8. Evaluating the analytic capability of new enrichment tools

Sixty-eight enrichment tools, and potentially more that are missing from this collection, have already made the field very crowded. Many of the tool publications present minimal cross-comparisons to other tools. An appropriate standard evaluation procedure would make the analytic capability more comparable among tools, particularly for new tools. In addition, a good standard could make some new tools really stand out, as well as prevent redundant work from appearing in publications.
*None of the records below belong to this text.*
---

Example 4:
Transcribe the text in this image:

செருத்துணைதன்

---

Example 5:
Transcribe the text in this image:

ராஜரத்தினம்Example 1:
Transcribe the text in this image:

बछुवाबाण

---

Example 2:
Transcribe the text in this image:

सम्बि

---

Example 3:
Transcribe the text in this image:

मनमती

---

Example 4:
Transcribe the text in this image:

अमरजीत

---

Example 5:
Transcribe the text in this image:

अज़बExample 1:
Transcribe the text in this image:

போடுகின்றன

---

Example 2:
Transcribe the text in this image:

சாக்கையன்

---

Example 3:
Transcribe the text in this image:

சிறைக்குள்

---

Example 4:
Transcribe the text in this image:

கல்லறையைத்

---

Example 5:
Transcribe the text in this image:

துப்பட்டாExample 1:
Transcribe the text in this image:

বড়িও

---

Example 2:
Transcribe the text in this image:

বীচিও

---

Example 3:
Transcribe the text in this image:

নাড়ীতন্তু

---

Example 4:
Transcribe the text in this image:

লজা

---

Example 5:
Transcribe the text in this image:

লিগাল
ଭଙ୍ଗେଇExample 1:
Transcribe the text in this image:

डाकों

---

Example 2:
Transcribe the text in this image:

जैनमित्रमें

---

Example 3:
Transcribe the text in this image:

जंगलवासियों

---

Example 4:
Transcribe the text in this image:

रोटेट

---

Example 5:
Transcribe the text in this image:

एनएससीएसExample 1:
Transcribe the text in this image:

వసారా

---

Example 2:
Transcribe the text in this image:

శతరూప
Such standards should include, but not be limited to: a set of common datasets (gene lists) with expected and known biology in different, difficult levels for analysis; important aspects (e.g. backend database, enrichment _P_-values, speed, exploratory capability, graphic presentation, etc.) for cross-comparisons; emphasis on differences and advantages over other competing methods; etc. There is no detailed proposal as of yet, but obviously a standard is needed in the field.
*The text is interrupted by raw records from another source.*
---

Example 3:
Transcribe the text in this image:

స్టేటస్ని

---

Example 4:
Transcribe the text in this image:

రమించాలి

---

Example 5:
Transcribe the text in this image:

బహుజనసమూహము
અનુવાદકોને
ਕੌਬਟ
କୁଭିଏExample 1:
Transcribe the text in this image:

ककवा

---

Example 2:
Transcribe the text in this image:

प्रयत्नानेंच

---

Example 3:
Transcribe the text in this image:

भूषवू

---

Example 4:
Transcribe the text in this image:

9. Choosing the most appropriate enrichment tools from the various choices

Choosing the most suitable enrichment tool or tools largely depends on the users’ research needs, IT experiences and the questions being asked. A precise guideline is most likely not possible since the research goals are very diverse from project to project. Before choosing a tool, a user may ask questions such as, ‘Is the GO data source enough or are more (such as pathway, protein domain, protein–protein interactions, etc.) needed?’; ‘Is the SEA linear enrichment report enough or do I really need MEA to look into inter-relationships?’; ‘Is my experimental design simple enough to fit into the GSEA input requirement or is a comprehensive statistical method necessary for gene selection?’; ‘What is my IT capability to handle R, standalone tools, or web tools?’; etc. Thereafter, tools that maximally meet the user's requirements can be logically selected. Table 2 compares the strength and limitation of each tool class. Instead of looking up individual tools among the overwhelming choices, it is recommended that the researchers locate the desired tool class (i.e. SEA, GSEA and MEA) first, then further narrow down to individual tools within that class. Supplementary Data 1 lists some of the aspects that users may be interested in, for every tool. In addition, a protocol paper regarding enrichment analysis by Huang et al. (82) could be useful for beginning users. SerbGO is a good site to search and compare detailed features and annotation coverage among tools. It is not recommended that the researchers choose tools simply according to the underlying enrichment statistical methods. As discussed in previous sections, the behavior of most statistical methods in current enrichment tools is working with large uncertainties.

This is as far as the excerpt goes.